## What this task involves
Which lines in the records below mention the word "Qbar"? Copy each one out.

=-=-=

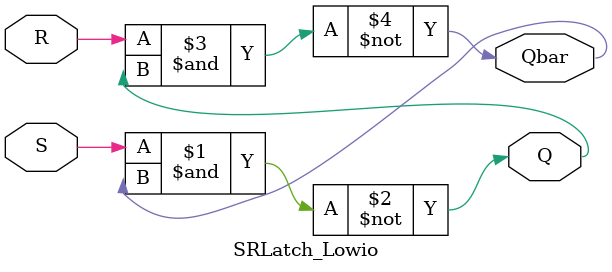
<source format=v>
module SRLatch_Lowio(Q,Qbar,S,R);
  output Q,Qbar;
  input S,R;
  
  nand n1(Q,S,Qbar);
  nand n2(Qbar,R,Q);
  
endmodule

</source>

=-=-=

## Finished task
module SRLatch_Lowio(Q,Qbar,S,R);
  output Q,Qbar;
  nand n1(Q,S,Qbar);
  nand n2(Qbar,R,Q);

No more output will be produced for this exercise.